→ **Ausgewählter Textauszug**
◇ ◇ ◇ ◇

Eine weitere Herausforderung der digitalen Revolution besteht darin, Informationen für künftige Generationen zu bewahren. Schon nach wenigen Jahren sind Hard- und Softwareformate derart veraltet, dass gespeicherte Informationen nur noch schwer zugänglich sind. Will man Datenbestände dauerhaft erhalten, bedeutet das eine regelmäßige Datenmigration auf neue Formate vorzunehmen. Selbst dann ist eine informationelle Nachhaltigkeit nicht kategorisch gesichert, da im Gegensatz zu Büchern aus vergangenen Jahrhunderten, der Zugriff auf CD-ROMs oder Festplattenspeichern durch äußere Einflüsse unter Umständen schon nach wenigen Jahren nicht mehr möglich ist. Ein Datenverlust stellt im digitalen Zeitalter das „worst case scenario“ dar und kann für Firmen den Bankrott und auf kultureller Ebene Amnesie bedeuten (Grassmuck 2002, S.96f).

◇ ◇ ◇ ◇

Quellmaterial
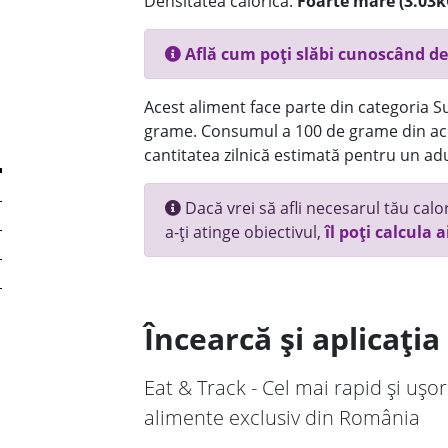
Densitatea calorică:
Foarte mare (3.03k
Află cum poți slăbi cunoscând de
Acest aliment face parte din categoria Su
grame. Consumul a 100 de grame din ace
cantitatea zilnică estimată pentru un adu
Dacă vrei să afli necesarul tău calori
a-ți atinge obiectivul,
îl poți calcula a
Încearcă și aplicați
Eat & Track - Cel mai rapid și ușor
alimente exclusiv din România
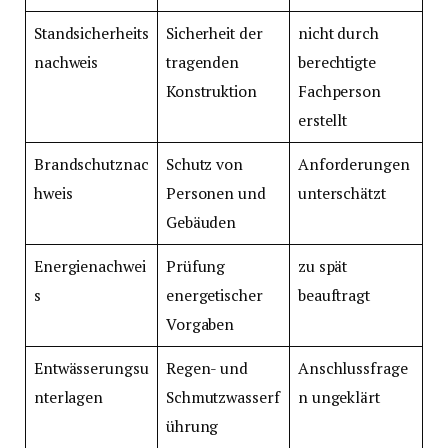
Standsicherheits
Sicherheit der
nicht durch
nachweis
tragenden
berechtigte
Konstruktion
Fachperson
erstellt
Brandschutznac
Schutz von
Anforderungen
hweis
Personen und
unterschätzt
Gebäuden
Energienachwei
Prüfung
zu spät
s
energetischer
beauftragt
Vorgaben
Entwässerungsu
Regen- und
Anschlussfrage
nterlagen
Schmutzwasserf
n ungeklärt
ührung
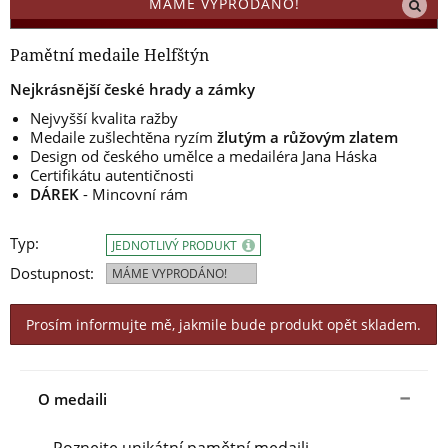
MÁME VYPRODÁNO!
Pamětní medaile Helfštýn
Nejkrásnější české hrady a zámky
Nejvyšší kvalita ražby
Medaile zušlechtěna ryzím
žlutým a růžovým zlatem
Design
od českého umělce a medailéra
Jana Háska
Certifikátu autentičnosti
DÁREK
- Mincovní rám
Typ:
JEDNOTLIVÝ PRODUKT
Dostupnost:
MÁME VYPRODÁNO!
Prosím informujte mě, jakmile bude produkt opět skladem.
O medaili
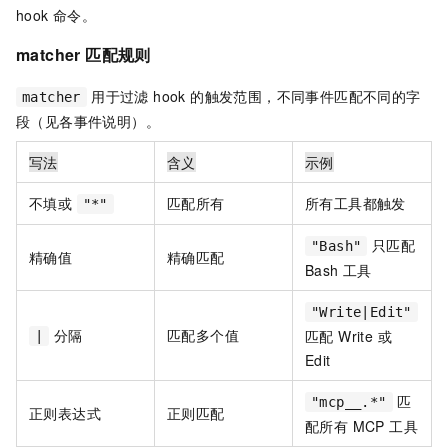
hook 命令。
matcher 匹配规则
用于过滤 hook 的触发范围，不同事件匹配不同的字
matcher
段（见各事件说明）。
写法
含义
示例
不填或
匹配所有
所有工具都触发
"*"
只匹配
"Bash"
精确值
精确匹配
Bash 工具
"Write|Edit"
分隔
匹配多个值
匹配 Write 或
|
Edit
匹
"mcp__.*"
正则表达式
正则匹配
配所有 MCP 工具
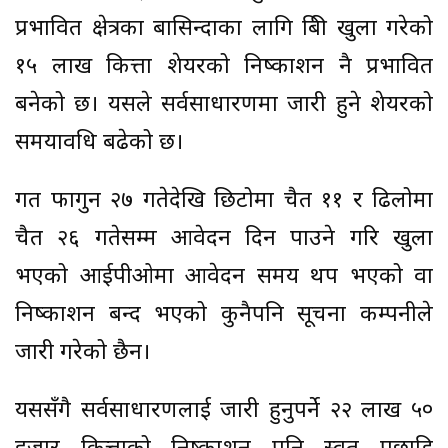
प्रभावित क्षेत्रका बासिन्दाका लागि बिक्री खुला गरेको
१५ लाख कित्ता शेयरको निष्काशन नै प्रभावित
बनेको छ। यसले सर्वसाधारणमा जारी हुने शेयरको
समयावधि बढेको छ।
गत फागुन २७ गतेदेखि छिटोमा चैत ११ र ढिलोमा
चैत २६ गतेसम्म आवेदन दिन पाउने गरि खुला
भएको आईपीओमा आवेदन समय थप भएको वा
निष्काशन बन्द भएको कुनैपनि सूचना कम्पनीले
जारी गरेको छैन।
यससँगै सर्वसाधारणलाई जारी हुनुपर्ने २२ लाख ५०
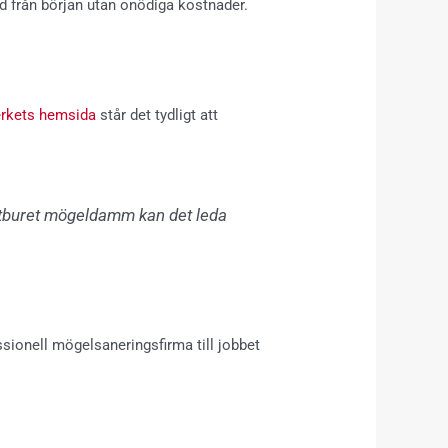
rd från början utan onödiga kostnader.
erkets hemsida
står det tydligt att
ftburet mögeldamm kan det leda
essionell mögelsaneringsfirma till jobbet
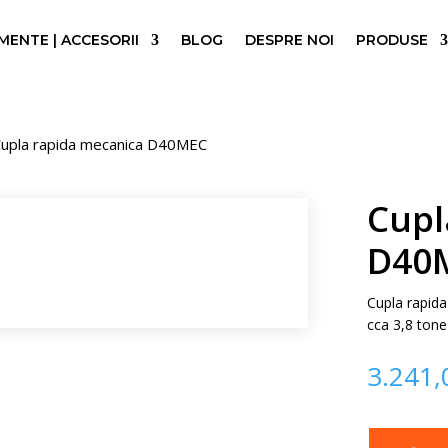
ENTE | ACCESORII
BLOG
DESPRE NOI
PRODUSE
upla rapida mecanica D40MEC
Cupl
D40
Cupla rapid
cca 3,8 tone
3.241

◇ ◇ ◇ ◇

→ **Aufgaben**
• A. Welche Informationsträger werden im Textauszug ausdrücklich genannt? Zähle alle auf.
• B. Schreib aus dem Textauszug alles von „Eine weitere Herausforderung“ bis hinunter zu „(Grassmuck 2002, S.96f).“ wortgetreu ab.

→ **Lösungen pro Aufgabe**
• A. Bücher, CD-ROMs, Festplattenspeicher

• B.
Eine weitere Herausforderung der digitalen Revolution besteht darin, Informationen für künftige Generationen zu bewahren. Schon nach wenigen Jahren sind Hard- und Softwareformate derart veraltet, dass gespeicherte Informationen nur noch schwer zugänglich sind. Will man Datenbestände dauerhaft erhalten, bedeutet das eine regelmäßige Datenmigration auf neue Formate vorzunehmen. Selbst dann ist eine informationelle Nachhaltigkeit nicht kategorisch gesichert, da im Gegensatz zu Büchern aus vergangenen Jahrhunderten, der Zugriff auf CD-ROMs oder Festplattenspeichern durch äußere Einflüsse unter Umständen schon nach wenigen Jahren nicht mehr möglich ist. Ein Datenverlust stellt im digitalen Zeitalter das „worst case scenario“ dar und kann für Firmen den Bankrott und auf kultureller Ebene Amnesie bedeuten (Grassmuck 2002, S.96f).